╔══

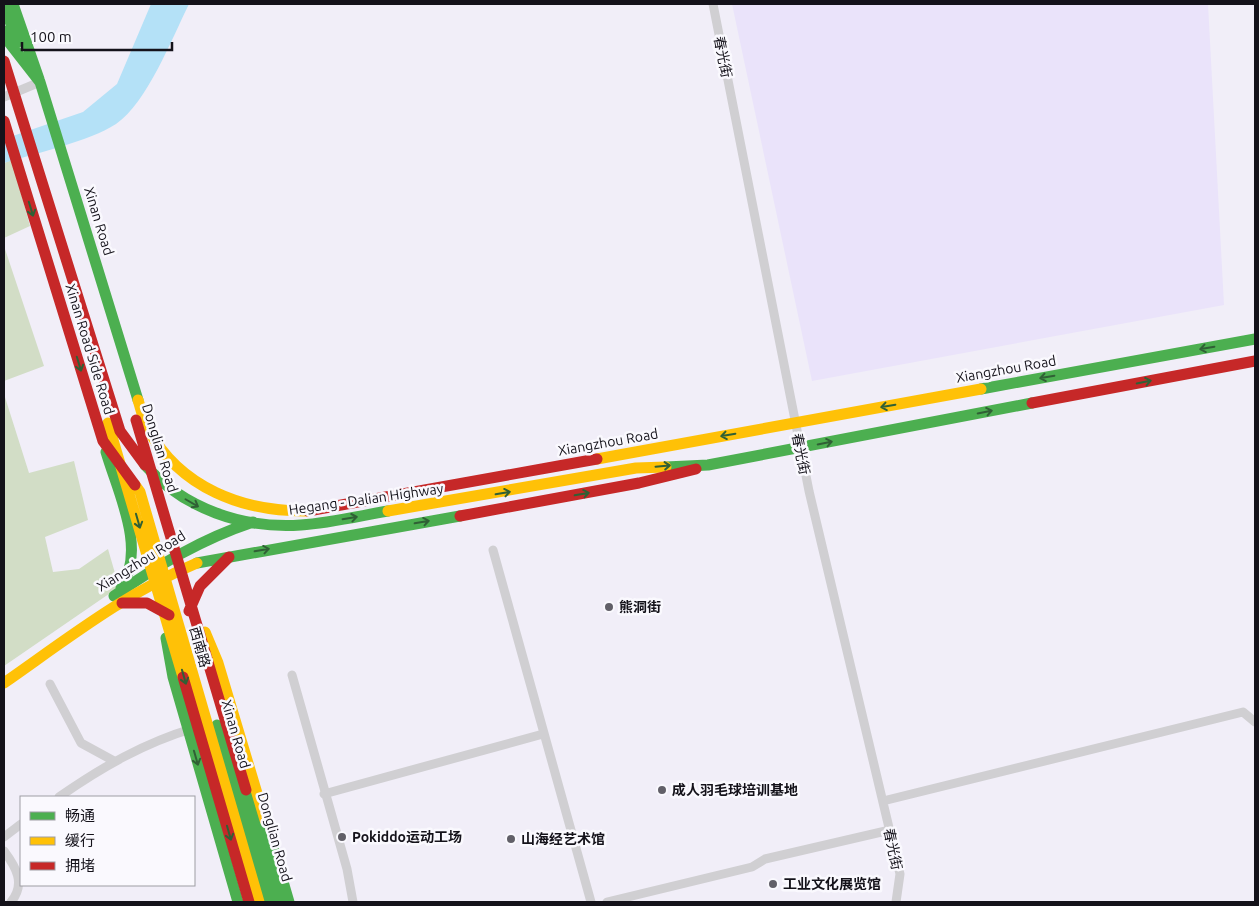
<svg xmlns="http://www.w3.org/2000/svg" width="1259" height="906" viewBox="0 0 1259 906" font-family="Ubuntu,'Noto Sans SC',sans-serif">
  <rect width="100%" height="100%" fill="#f1eef8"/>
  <!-- built -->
  <path fill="#eae3fa" d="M 732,4 L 1208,4 L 1224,305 L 812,381 Z"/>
  <!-- green -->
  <path fill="#d2ddc6" d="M 12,160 L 30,226 L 4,238 L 4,163 Z
    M 4,246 L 44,366 L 4,381 Z
    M 4,394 L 29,473 L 74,461 L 88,520 L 45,537 L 53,572 L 79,569 L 108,549 L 119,587 L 4,666 Z"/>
  <!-- water -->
  <path fill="#b4e1f7" d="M 151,4 L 189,4 C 172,38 147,103 116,124 C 88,142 36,153 4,163 L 4,139 L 83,112 L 117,84 Z"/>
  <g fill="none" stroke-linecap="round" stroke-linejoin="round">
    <!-- street -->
    <path stroke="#d0cfd2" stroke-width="9" d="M 713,4 L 809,491 L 900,874 L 896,902
      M 4,97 L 40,82
      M 493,550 L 591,902
      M 292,675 L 347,869 L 353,902
      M 50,684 L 81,743 L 114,761
      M 324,794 L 543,734
      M 59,797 C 102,767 144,743 194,728
      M 883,801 L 1243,712 L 1255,722
      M 4,837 L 21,824
      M 4,851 C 16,867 26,884 11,902
      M 607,902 L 752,867 L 765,859 L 890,830"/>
    <!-- fast -->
    <path stroke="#4caf50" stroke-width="11" d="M 13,4 L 39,79
      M 4,6 L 18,42
      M 4,31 L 8,41 L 40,82 L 138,400
      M 981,389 L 1255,339
      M 106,452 C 118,493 147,549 121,588
      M 145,465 C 184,509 243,529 301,525 C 330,523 359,516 388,511
      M 666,467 L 708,465 L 1032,403
      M 197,563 L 460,516
      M 114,596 C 158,565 202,539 253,522
      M 166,638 L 173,677 L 238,902
      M 217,725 L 269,902
      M 246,790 L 279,902
      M 265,820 L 289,902"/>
    <!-- slow -->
    <path stroke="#ffc107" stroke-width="11" d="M 138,400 C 141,409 143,420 148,429 C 180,488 243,512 308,511
      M 108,423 L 183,677
      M 597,459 L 981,389
      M 135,485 L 140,492 L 259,902
      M 388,511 L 636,468 L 666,467
      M 205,632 L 218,663 L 265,820
      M 4,683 C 67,639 127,592 197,563"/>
    <!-- jam -->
    <path stroke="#c62828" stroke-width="11" d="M 4,61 L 120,431 L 145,465
      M 4,121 L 103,441 L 135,485
      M 1032,403 L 1255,361
      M 136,420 L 246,790
      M 308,511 L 597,459
      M 460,516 L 639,483 L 696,469
      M 122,603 L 147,603 L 169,615
      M 189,611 L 200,586 L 229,557
      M 183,677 L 249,902"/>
  </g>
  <!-- one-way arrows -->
  <defs><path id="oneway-shaft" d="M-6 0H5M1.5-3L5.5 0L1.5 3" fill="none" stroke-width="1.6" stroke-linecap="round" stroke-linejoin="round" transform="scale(1.25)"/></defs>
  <g stroke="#306035">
    <use href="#oneway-shaft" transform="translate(31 209) rotate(73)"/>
    <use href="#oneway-shaft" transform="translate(1207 348) rotate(170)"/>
    <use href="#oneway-shaft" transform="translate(79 364) rotate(73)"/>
    <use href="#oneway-shaft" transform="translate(1047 377) rotate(170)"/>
    <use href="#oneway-shaft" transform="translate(1144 382) rotate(-11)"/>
    <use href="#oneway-shaft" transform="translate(888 406) rotate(170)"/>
    <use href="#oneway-shaft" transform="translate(985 412) rotate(-11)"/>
    <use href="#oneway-shaft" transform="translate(728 435) rotate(170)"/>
    <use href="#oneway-shaft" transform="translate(825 443) rotate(-11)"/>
    <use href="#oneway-shaft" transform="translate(663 466) rotate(-5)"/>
    <use href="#oneway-shaft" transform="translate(503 493) rotate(-10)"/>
    <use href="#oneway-shaft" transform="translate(582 494) rotate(-10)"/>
    <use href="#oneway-shaft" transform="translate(192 503) rotate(30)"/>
    <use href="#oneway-shaft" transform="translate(350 518) rotate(-9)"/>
    <use href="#oneway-shaft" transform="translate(138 521) rotate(74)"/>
    <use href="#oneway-shaft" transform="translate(422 522) rotate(-10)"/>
    <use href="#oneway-shaft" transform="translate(262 550) rotate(-10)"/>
    <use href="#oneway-shaft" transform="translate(184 677) rotate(74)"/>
    <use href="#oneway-shaft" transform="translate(196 758) rotate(74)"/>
    <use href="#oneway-shaft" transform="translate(229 833) rotate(74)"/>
  </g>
  <!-- markers -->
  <g fill="#615f68" stroke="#faf9fe" stroke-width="2">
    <circle cx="609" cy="607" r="5"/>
    <circle cx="662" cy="790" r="5"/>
    <circle cx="342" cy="837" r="5"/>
    <circle cx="511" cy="839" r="5"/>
    <circle cx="773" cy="884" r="5"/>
  </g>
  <g text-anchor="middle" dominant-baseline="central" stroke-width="5" stroke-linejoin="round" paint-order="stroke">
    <!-- street labels -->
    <g font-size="14" fill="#14121a" stroke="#faf9fe">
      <text transform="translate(723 57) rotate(79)">春光街</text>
      <text transform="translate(99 221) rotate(73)">Xinan Road</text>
      <text transform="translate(90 349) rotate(73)">Xinan Road Side Road</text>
      <text transform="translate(1006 369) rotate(-10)">Xiangzhou Road</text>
      <text transform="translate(608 442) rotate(-10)">Xiangzhou Road</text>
      <text transform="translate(160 448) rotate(73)">Donglian Road</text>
      <text transform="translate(801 454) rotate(79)">春光街</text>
      <text transform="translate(366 499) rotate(-8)">Hegang - Dalian Highway</text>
      <text transform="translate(141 561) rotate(-32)">Xiangzhou Road</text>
      <text transform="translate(200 647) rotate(74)">西南路</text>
      <text transform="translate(236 734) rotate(74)">Xinan Road</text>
      <text transform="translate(275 837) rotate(74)">Donglian Road</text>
      <text transform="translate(893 849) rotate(78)">春光街</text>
    </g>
    <!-- poi labels -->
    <g font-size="14" font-weight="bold" fill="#14121a" stroke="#faf9fe" text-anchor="start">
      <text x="619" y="607">熊洞街</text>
      <text x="672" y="790">成人羽毛球培训基地</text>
      <text x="352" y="837">Pokiddo运动工场</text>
      <text x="521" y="839">山海经艺术馆</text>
      <text x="783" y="884">工业文化展览馆</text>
    </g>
  </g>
  <!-- border -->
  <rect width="1259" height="906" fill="none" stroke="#14121a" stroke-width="10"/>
  <!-- legend -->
  <rect x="20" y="796" width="175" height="90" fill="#faf9fe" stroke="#9e9da3"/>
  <rect x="30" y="812" width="25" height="8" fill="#4caf50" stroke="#9e9da3"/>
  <text x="65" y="821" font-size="15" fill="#14121a">畅通</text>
  <rect x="30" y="837" width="25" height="8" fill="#ffc107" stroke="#9e9da3"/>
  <text x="65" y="846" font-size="15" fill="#14121a">缓行</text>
  <rect x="30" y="862" width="25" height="8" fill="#c62828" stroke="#9e9da3"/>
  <text x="65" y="871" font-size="15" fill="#14121a">拥堵</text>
  <!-- scale -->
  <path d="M22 42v8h150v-8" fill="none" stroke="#14121a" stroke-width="2.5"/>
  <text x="30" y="42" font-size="15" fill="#14121a" stroke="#faf9fe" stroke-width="4" paint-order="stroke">100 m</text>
</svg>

╚══

Set down the entries exactly as they appear, with every picture left out.

<svg xmlns="http://www.w3.org/2000/svg" width="1259" height="906" viewBox="0 0 1259 906" font-family="Ubuntu,'Noto Sans SC',sans-serif">
  <rect width="100%" height="100%" fill="#f1eef8"/>
  <!-- built -->
  <path fill="#eae3fa" d="M 732,4 L 1208,4 L 1224,305 L 812,381 Z"/>
  <!-- green -->
  <path fill="#d2ddc6" d="M 12,160 L 30,226 L 4,238 L 4,163 Z
    M 4,246 L 44,366 L 4,381 Z
    M 4,394 L 29,473 L 74,461 L 88,520 L 45,537 L 53,572 L 79,569 L 108,549 L 119,587 L 4,666 Z"/>
  <!-- water -->
  <path fill="#b4e1f7" d="M 151,4 L 189,4 C 172,38 147,103 116,124 C 88,142 36,153 4,163 L 4,139 L 83,112 L 117,84 Z"/>
  <g fill="none" stroke-linecap="round" stroke-linejoin="round">
    <!-- street -->
    <path stroke="#d0cfd2" stroke-width="9" d="M 713,4 L 809,491 L 900,874 L 896,902
      M 4,97 L 40,82
      M 493,550 L 591,902
      M 292,675 L 347,869 L 353,902
      M 50,684 L 81,743 L 114,761
      M 324,794 L 543,734
      M 59,797 C 102,767 144,743 194,728
      M 883,801 L 1243,712 L 1255,722
      M 4,837 L 21,824
      M 4,851 C 16,867 26,884 11,902
      M 607,902 L 752,867 L 765,859 L 890,830"/>
    <!-- fast -->
    <path stroke="#4caf50" stroke-width="11" d="M 13,4 L 39,79
      M 4,6 L 18,42
      M 4,31 L 8,41 L 40,82 L 138,400
      M 981,389 L 1255,339
      M 106,452 C 118,493 147,549 121,588
      M 145,465 C 184,509 243,529 301,525 C 330,523 359,516 388,511
      M 666,467 L 708,465 L 1032,403
      M 197,563 L 460,516
      M 114,596 C 158,565 202,539 253,522
      M 166,638 L 173,677 L 238,902
      M 217,725 L 269,902
      M 246,790 L 279,902
      M 265,820 L 289,902"/>
    <!-- slow -->
    <path stroke="#ffc107" stroke-width="11" d="M 138,400 C 141,409 143,420 148,429 C 180,488 243,512 308,511
      M 108,423 L 183,677
      M 597,459 L 981,389
      M 135,485 L 140,492 L 259,902
      M 388,511 L 636,468 L 666,467
      M 205,632 L 218,663 L 265,820
      M 4,683 C 67,639 127,592 197,563"/>
    <!-- jam -->
    <path stroke="#c62828" stroke-width="11" d="M 4,61 L 120,431 L 145,465
      M 4,121 L 103,441 L 135,485
      M 1032,403 L 1255,361
      M 136,420 L 246,790
      M 308,511 L 597,459
      M 460,516 L 639,483 L 696,469
      M 122,603 L 147,603 L 169,615
      M 189,611 L 200,586 L 229,557
      M 183,677 L 249,902"/>
  </g>
  <!-- one-way arrows -->
  <defs><path id="oneway-shaft" d="M-6 0H5M1.5-3L5.5 0L1.5 3" fill="none" stroke-width="1.6" stroke-linecap="round" stroke-linejoin="round" transform="scale(1.25)"/></defs>
  <g stroke="#306035">
    <use href="#oneway-shaft" transform="translate(31 209) rotate(73)"/>
    <use href="#oneway-shaft" transform="translate(1207 348) rotate(170)"/>
    <use href="#oneway-shaft" transform="translate(79 364) rotate(73)"/>
    <use href="#oneway-shaft" transform="translate(1047 377) rotate(170)"/>
    <use href="#oneway-shaft" transform="translate(1144 382) rotate(-11)"/>
    <use href="#oneway-shaft" transform="translate(888 406) rotate(170)"/>
    <use href="#oneway-shaft" transform="translate(985 412) rotate(-11)"/>
    <use href="#oneway-shaft" transform="translate(728 435) rotate(170)"/>
    <use href="#oneway-shaft" transform="translate(825 443) rotate(-11)"/>
    <use href="#oneway-shaft" transform="translate(663 466) rotate(-5)"/>
    <use href="#oneway-shaft" transform="translate(503 493) rotate(-10)"/>
    <use href="#oneway-shaft" transform="translate(582 494) rotate(-10)"/>
    <use href="#oneway-shaft" transform="translate(192 503) rotate(30)"/>
    <use href="#oneway-shaft" transform="translate(350 518) rotate(-9)"/>
    <use href="#oneway-shaft" transform="translate(138 521) rotate(74)"/>
    <use href="#oneway-shaft" transform="translate(422 522) rotate(-10)"/>
    <use href="#oneway-shaft" transform="translate(262 550) rotate(-10)"/>
    <use href="#oneway-shaft" transform="translate(184 677) rotate(74)"/>
    <use href="#oneway-shaft" transform="translate(196 758) rotate(74)"/>
    <use href="#oneway-shaft" transform="translate(229 833) rotate(74)"/>
  </g>
  <!-- markers -->
  <g fill="#615f68" stroke="#faf9fe" stroke-width="2">
    <circle cx="609" cy="607" r="5"/>
    <circle cx="662" cy="790" r="5"/>
    <circle cx="342" cy="837" r="5"/>
    <circle cx="511" cy="839" r="5"/>
    <circle cx="773" cy="884" r="5"/>
  </g>
  <g text-anchor="middle" dominant-baseline="central" stroke-width="5" stroke-linejoin="round" paint-order="stroke">
    <!-- street labels -->
    <g font-size="14" fill="#14121a" stroke="#faf9fe">
      <text transform="translate(723 57) rotate(79)">春光街</text>
      <text transform="translate(99 221) rotate(73)">Xinan Road</text>
      <text transform="translate(90 349) rotate(73)">Xinan Road Side Road</text>
      <text transform="translate(1006 369) rotate(-10)">Xiangzhou Road</text>
      <text transform="translate(608 442) rotate(-10)">Xiangzhou Road</text>
      <text transform="translate(160 448) rotate(73)">Donglian Road</text>
      <text transform="translate(801 454) rotate(79)">春光街</text>
      <text transform="translate(366 499) rotate(-8)">Hegang - Dalian Highway</text>
      <text transform="translate(141 561) rotate(-32)">Xiangzhou Road</text>
      <text transform="translate(200 647) rotate(74)">西南路</text>
      <text transform="translate(236 734) rotate(74)">Xinan Road</text>
      <text transform="translate(275 837) rotate(74)">Donglian Road</text>
      <text transform="translate(893 849) rotate(78)">春光街</text>
    </g>
    <!-- poi labels -->
    <g font-size="14" font-weight="bold" fill="#14121a" stroke="#faf9fe" text-anchor="start">
      <text x="619" y="607">熊洞街</text>
      <text x="672" y="790">成人羽毛球培训基地</text>
      <text x="352" y="837">Pokiddo运动工场</text>
      <text x="521" y="839">山海经艺术馆</text>
      <text x="783" y="884">工业文化展览馆</text>
    </g>
  </g>
  <!-- border -->
  <rect width="1259" height="906" fill="none" stroke="#14121a" stroke-width="10"/>
  <!-- legend -->
  <rect x="20" y="796" width="175" height="90" fill="#faf9fe" stroke="#9e9da3"/>
  <rect x="30" y="812" width="25" height="8" fill="#4caf50" stroke="#9e9da3"/>
  <text x="65" y="821" font-size="15" fill="#14121a">畅通</text>
  <rect x="30" y="837" width="25" height="8" fill="#ffc107" stroke="#9e9da3"/>
  <text x="65" y="846" font-size="15" fill="#14121a">缓行</text>
  <rect x="30" y="862" width="25" height="8" fill="#c62828" stroke="#9e9da3"/>
  <text x="65" y="871" font-size="15" fill="#14121a">拥堵</text>
  <!-- scale -->
  <path d="M22 42v8h150v-8" fill="none" stroke="#14121a" stroke-width="2.5"/>
  <text x="30" y="42" font-size="15" fill="#14121a" stroke="#faf9fe" stroke-width="4" paint-order="stroke">100 m</text>
</svg>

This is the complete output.